Last Tuesday I woke up with a sore throat. No biggy, I’ve had laryngitis plenty of times. Or maybe it was allergies, I tend to get those a lot. Either way I went to work just like I always do, and set up shop for another day. After all, I was due to get off work a little early because I had to take my daughter to her orientation at the college anyway. I could sit around the office for a few hours. No problem, right?
A couple hours into work I started feeling a little sick. I called the other store who was sending my relief over later that day and asked if she could come sooner. I wasn’t feeling good at all. Headache, upset stomach, tired and run down. And everything just hurt everywhere.
My relief got there and I high tailed it home to crumble on my couch and sleep for three hours after taking a handful of NyQuil tablets. Then my daughter got home and I still had to drive her to the college. Then drive home and fall to sleep for another hour. Then drive back to get her. And finally drop her off at the high school before I went home and fell asleep. Again.

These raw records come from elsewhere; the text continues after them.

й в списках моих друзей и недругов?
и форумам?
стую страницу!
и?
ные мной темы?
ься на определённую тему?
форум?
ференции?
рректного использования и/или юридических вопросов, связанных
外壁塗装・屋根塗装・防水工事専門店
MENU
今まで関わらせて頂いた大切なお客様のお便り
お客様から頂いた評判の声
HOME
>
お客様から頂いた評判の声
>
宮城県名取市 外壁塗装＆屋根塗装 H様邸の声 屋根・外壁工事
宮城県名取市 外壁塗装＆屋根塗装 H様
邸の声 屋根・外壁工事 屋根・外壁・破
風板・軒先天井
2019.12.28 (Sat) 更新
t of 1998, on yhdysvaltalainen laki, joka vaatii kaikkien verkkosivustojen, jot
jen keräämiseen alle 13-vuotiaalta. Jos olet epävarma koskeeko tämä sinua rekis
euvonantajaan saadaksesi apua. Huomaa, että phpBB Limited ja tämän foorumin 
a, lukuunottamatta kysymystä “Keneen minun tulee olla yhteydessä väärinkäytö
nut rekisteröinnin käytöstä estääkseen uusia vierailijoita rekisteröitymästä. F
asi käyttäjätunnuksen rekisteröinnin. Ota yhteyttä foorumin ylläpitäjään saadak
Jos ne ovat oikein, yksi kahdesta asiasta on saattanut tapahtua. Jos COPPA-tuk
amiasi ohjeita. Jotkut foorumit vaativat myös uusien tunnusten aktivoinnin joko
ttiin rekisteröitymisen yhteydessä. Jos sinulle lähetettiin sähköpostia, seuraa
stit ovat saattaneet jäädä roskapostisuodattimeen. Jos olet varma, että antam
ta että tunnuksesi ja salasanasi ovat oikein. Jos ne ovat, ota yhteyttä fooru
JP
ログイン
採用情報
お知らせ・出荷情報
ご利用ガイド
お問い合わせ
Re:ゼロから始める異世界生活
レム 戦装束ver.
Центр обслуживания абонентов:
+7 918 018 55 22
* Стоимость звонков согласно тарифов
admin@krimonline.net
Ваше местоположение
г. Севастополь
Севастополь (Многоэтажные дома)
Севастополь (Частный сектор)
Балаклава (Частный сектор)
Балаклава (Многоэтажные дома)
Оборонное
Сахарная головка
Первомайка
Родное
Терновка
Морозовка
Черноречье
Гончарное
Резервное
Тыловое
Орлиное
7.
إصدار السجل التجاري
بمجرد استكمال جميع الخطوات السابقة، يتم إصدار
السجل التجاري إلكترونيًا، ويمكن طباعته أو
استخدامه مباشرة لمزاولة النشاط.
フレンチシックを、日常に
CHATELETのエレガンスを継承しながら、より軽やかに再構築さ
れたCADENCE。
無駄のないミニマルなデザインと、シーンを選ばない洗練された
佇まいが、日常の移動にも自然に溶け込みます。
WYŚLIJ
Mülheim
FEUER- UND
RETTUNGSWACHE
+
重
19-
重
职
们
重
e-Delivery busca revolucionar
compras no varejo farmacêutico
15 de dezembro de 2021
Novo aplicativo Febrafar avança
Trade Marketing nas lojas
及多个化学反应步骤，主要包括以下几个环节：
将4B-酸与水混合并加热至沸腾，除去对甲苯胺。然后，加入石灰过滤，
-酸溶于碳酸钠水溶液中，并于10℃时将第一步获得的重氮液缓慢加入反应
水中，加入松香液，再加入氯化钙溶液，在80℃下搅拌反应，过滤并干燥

Sleep was better then the alternative. I don’t get sick very often, but this one was a doozy. Every joint just hurt, and I couldn’t swallow without a lot of pain. My temperature was rising and the Tylenol wasn’t knocking out the fever.
I admit it… I should have gone to the doctor. I even have medical insurance now thanks to Obama-care. But I figured it was just a really bad flu and I’d get over it in twenty-four hours.
Wednesday morning came and I called in sick. There was no way I was going to make it to work, let alone be any good to a customer. I’ve worked sick before. Sore throat, allergies acting up, feeling a little foggy, whatever. I could do it in a pinch. Not that morning. It was all I could do to roll over and text my boss to tell him I couldn’t make it. Then I rolled right back over and fell asleep.
Wednesday was a mix of TV shows and naps all day. I had a peanut butter and honey sandwich for dinner. I soaked in cool baths, and put a fan on in the living room to bring down my temperature. I downed so much Tylenol for the head aches and the fever that I started to worry about over dosing.
My daughter asked for a ride to something. I told her I was sick. I don’t think she understood just how sick I was. I went to bed really early that night.
About 4am this morning I woke up sweating. The fever had finally broken. Funny how that works. Your temperature is 102 and your body wont let you sweat. You can die from the heat your insides are creating, but still … no sweat. As soon as that fever breaks you sweat like a stuck pig.
I thought that meant I was over the worst of it. Once the fever breaks that’s when things start getting better, right? Only that’s not what happened. I still felt crummy. My throat hurt. My tonsils seemed larger. And now I had a headache that wasn’t letting go.
I gave in. I went to the doctor.
So many years without insurance, it was harder then it should have been for me to just go to the doctor. I had one available. I didn’t have to pay a cent for it. So why wouldn’t I go? And the only thing I can come up with is that I’ve been enduring for so long, struggling on my own for so long, that it didn’t feel right to go ask for help until I had done everything possible myself. When you’ve been trained your entire life that you can never go to a doctor unless it is an emergency… things like this happen.
I went to the doctor. The did a scraping, and ran a test. It came back positive for strep. Easily treated with antibiotics. If you don’t get treatment strep can lead to a whole host of issues. Yes, my fever broke. Maybe my body was going to fight off the strep alone. But it would have taken a lot longer then it will with the antibiotics.
All that extra pain and suffering because I was trained never to go to the doctor unless I absolutely had to.
I don’t think Obama-care is perfect, I mean I can’t even find a regular dentist who will fill my cavities and take my insurance. But it’s a start. And maybe it means people like me won’t wait until things are even worse before they go get help.